ERP systems providers such as SAP have provided the means for organisations to upload the various local clearing codes into their bank databases using standard interfaces. But as a method of collecting this information, reaching out to various in-country providers of local clearing information can be a costly and time-consuming process. Often, global organisations rely on their local operations to collect and compile the local bank codes from individual countries that are then aggregated at their corporate headquarters. Once collected, each individual country’s bank codes must be loaded into the central ERP system.

Collecting bank codes can be a daunting task. Multinational corporates typically need to gather data sets from dozens if not hundreds of different sources. Each source will vary in terms of the way the data is formatted, the frequency with which the data is updated and the degree of accuracy. Assuming a corporate can successfully navigate these various hurdles, there is still the matter of combining these different data sets to create a normalised, fully integrated and cross-referenced data source. For example, a bank office in New York City may have an American Bankers Association (ABA) code, a Clearing House Interbank Payments System (CHIPS) code and a BIC. It’s very challenging for a corporate to combine data from many disparate sources and understand how best to cross-link thousands of records to create an accurate database for effective payment routing.

The ongoing maintenance of this ‘static’ data can be an even bigger challenge. There are over 750,000 bank branch locations worldwide. Bank mergers and acquisitions have a profound impact on the amount of data change and typically require an army of data professionals to properly maintain it. Any lapse in this regard would result in an increase in failed payments, increase in float costs and a resulting increase in non-straight-through processing (STP) bank fees. Depending on where and for whom these transactions are destined, further complications may arise in terms of disruption in production, delivery and sales operations.

Establishing a Global Policy on IBAN Conversion and Payments Data Maintenance

Meeting the SEPA end date requires corporations to ‘forward-fit’ their vendor, supplier and employee account databases from national-level basic BBANs to IBANs.

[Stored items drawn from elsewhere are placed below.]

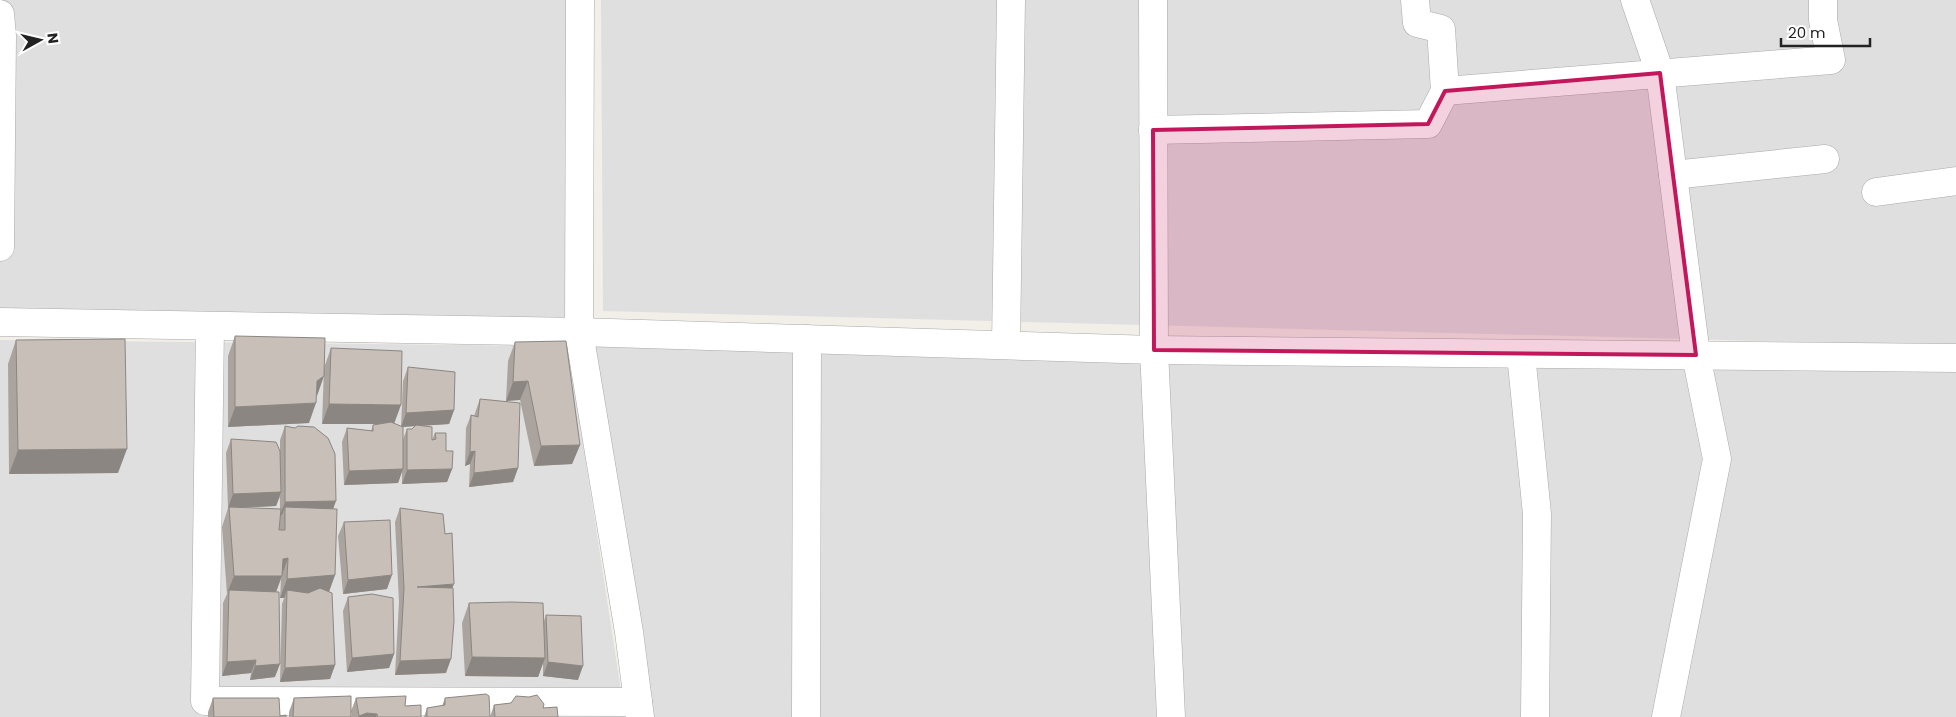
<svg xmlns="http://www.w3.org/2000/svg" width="1956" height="717" viewBox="0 0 1956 717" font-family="Poppins,sans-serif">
<rect width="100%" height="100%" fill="#f2efe9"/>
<!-- residential -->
<g fill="#e0dfdf">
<path d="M0 0H571V323L0 314Z"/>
<path d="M601 0H1956V346L603 311Z"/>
<path d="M0 340 568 346 625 717H0Z"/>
<path d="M593 340 1956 364V717H649Z"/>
</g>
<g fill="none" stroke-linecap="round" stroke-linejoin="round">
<defs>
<g id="minor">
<path d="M580 0 579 332 629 632 640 717"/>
<path d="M1153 0 1154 350 1171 717"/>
<path d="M1635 0 1660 73 1696 355 1717 459 1666 717"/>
<path d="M0 14 2 36 0 247"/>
<path d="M1445 91 1831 60 1823 20V0"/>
<path d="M1153 130 1428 124 1445 91 1441 29 1417 23 1415 0"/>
<path d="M1673 175 1825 159"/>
<path d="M1876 192 1956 181"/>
<path d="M0 322 579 332 1154 350 1956 358"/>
<path d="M210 326 205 701 638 702"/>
<path d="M1006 345 1011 0"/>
<path d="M1521 354 1537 514 1535 717"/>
<path d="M806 717 807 339"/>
</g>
</defs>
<!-- minor casing -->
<use href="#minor" stroke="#a9a9a9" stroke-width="29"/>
<!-- minor -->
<use href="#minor" stroke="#fff" stroke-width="28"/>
</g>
<!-- wall -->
<g fill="#aba49e" fill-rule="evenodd">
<path d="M235 336 309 423 228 427V356Z"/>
<path d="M16 340 118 473 9 474 8 364Z"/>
<path d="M515 342 580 445 572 464 534 466 520 400 506 401 508 361Z"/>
<path d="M331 348 394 424 401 427 403 381 408 367 454 410 449 424 421 426 432 440 435 433 446 451 452 469 447 482 402 484V471L398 483 344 485 342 442 347 428 371 431 373 425 377 424H322L324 368ZM415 426 412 429H407L403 439 402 427Z"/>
<path d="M480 399 518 468 513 482 469 487 470 464 465 466 466 428 471 415 474 416Z"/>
<path d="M285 426 333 509 335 575 329 592 335 665 330 679 280 682 282 604 284 598H280L281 579 276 592 275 677 250 680 251 673 222 676 223 603 227 594 222 527 228 508 226 453 231 439 280 450V440ZM280 497V509L239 508 276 506Z"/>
<path d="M400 508 452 588 446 673 395 675 399 602 395 522Z"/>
<path d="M344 522 387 589 343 594 338 536Z"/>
<path d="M348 597 394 654 389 668 347 672 343 611Z"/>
<path d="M469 603 544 621 546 615 578 680 543 676V663L538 677 465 676 462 623Z"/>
<path d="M213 698 280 716 286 717H208V712Z"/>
<path d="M294 698 351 717H289V712Z"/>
<path d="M356 698 405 706 421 717H352L351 711Z"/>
<path d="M445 698 490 717H424L427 708 442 706Z"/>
<path d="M494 705 543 708 558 717H490Z"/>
</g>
<!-- shaded-wall -->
<g fill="#8b8681">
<path d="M324 376 317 396V381Z"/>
<path d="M528 381 520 400 506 401 513 382Z"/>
<path d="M316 403 309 423 228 427 235 407Z"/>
<path d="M329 404 401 405 394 424H322Z"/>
<path d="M454 410 449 424 401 427 406 413Z"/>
<path d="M580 445 572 464 534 466 541 446Z"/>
<path d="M127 449 118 473 9 474 18 450Z"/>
<path d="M475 451 470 464 465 466 470 452Z"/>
<path d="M518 468 513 482 469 487 474 473Z"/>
<path d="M403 469 398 483 344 485 349 471Z"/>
<path d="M452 469 447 482 402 484 407 470Z"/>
<path d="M281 492 276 506 228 508 233 494Z"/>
<path d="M336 501 331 515 285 507 282 515H280L285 502Z"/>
<path d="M288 558 275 595 228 591 234 576 283 559Z"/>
<path d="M335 575 328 594 287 598V590L284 598H280L287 579Z"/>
<path d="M392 575 387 589 343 594 348 580Z"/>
<path d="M454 584 448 598 417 587Z"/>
<path d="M394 654 389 668 347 672 352 658Z"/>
<path d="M472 657 545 658 538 677 465 676Z"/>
<path d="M451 659 446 673 395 675 400 661Z"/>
<path d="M256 660 251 673 222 676 227 662Z"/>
<path d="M548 662 583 666 578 680 543 676Z"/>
<path d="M280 664 275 677 250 680 255 666Z"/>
<path d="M335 665 330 679 280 682 285 668Z"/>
<path d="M367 713 377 714 376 717H358L359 716Z"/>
</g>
<!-- building -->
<g fill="#c7bfb8" stroke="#8b8681">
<path d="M235 336 325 338 324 376 317 381 316 403 235 407Z"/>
<path d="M125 339 127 449 18 450 16 340Z"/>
<path d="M566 341 580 445 541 446 528 381 513 382 515 342Z"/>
<path d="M331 348 402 351 401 405 329 404Z"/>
<path d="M408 367 455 372 454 410 406 413Z"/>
<path d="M480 399 520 403 518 468 474 473 475 451 470 452 471 415 478 417Z"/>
<path d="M391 422 403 427V469L349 471 347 428 373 431V425Z"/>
<path d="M416 425 432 427V440L436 439 435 433H446V451H453L452 469 407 470V429H412Z"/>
<path d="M285 426 295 428 298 426 314 427 328 438 335 454 336 501 285 502Z"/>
<path d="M231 439 276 442 280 451 281 492 233 494Z"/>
<path d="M229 507 281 509 279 530H285V507L337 509 335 575 287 579 288 558 283 559 282 576H234Z"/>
<path d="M400 508 443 514 445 534 452 533 454 584 417 587 453 588 454 621 451 659 400 661 404 588Z"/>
<path d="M390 520 392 575 348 580 344 522Z"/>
<path d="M320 588 332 593 335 665 285 668 287 590 308 593Z"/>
<path d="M229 590 279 592 280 664 255 666 256 660 227 662Z"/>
<path d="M372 594 393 598 394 654 352 658 348 597Z"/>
<path d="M511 602 543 603 545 658 472 657 469 603Z"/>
<path d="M546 615 581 616 583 666 548 662Z"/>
<path d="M486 694 489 696 490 717H427V708L445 705V698Z"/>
<path d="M537 695 544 704 543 708 557 707 558 717H495L494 705 511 703 516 696 529 697Z"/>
<path d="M351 696V717H293L294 698Z"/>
<path d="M406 696 405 706 421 705V717H378L377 714 367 713 359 716 356 698Z"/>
<path d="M213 698H279L280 716 286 715V717H214Z"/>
</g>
<!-- marked area -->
<path fill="#c2185b" fill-opacity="0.2" stroke="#c2185b" stroke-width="4" stroke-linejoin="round" d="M1660 73 1696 355 1154 350 1153 130 1428 124 1445 91Z"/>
<!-- north arrow -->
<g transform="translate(40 40) rotate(82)" stroke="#ffffff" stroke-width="4" paint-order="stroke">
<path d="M0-4L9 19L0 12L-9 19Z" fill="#222222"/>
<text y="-8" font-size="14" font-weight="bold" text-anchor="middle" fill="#222222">N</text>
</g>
<!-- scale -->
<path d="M1781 38v8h89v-8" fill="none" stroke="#222222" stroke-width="2.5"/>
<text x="1788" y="38" font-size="15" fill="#222222" stroke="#ffffff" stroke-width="4" paint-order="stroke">20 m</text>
</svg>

This task is more complex than simply addressing the content of the database as it also encompasses the structural validity of each individual bank account number. Each country in the SEPA region has domestic account algorithms and structural rules and some countries, such as Germany, have algorithms at the individual bank level. Ultimately, the definitive sources for obtaining IBANs for a corporation’s payees are their vendors, suppliers, and employees. Realistically, however, undertaking such a collection effort is a monumental task that is both costly and very time consuming. Fortunately there are a number of reputable third-party firms that provide IBAN generation and validation. However not all firms offer the same level of accuracy and service in this regard. In fact some firms merely apply the BBAN into IBAN formulary without determining the validity of the underlying bank clearing code or national-level basic bank account number while others omit the provision of the correct routing BIC for IBAN payment processing. Therefore, it is highly recommended that corporate treasurers perform a rigorous review of the available vendors in the market to understand what validation checks and sources of bank data are being used to generate accurate IBANs with the correct routing BIC.

While the challenge of maintaining a global database of accurate bank codes and the ability to generate accurate IBANs is a daunting task, with the right partner to assist, it is a process worth undertaking. The end result will be a reliable, accurate and effective database that will facilitate payments and help the organisation meet its A/P goals.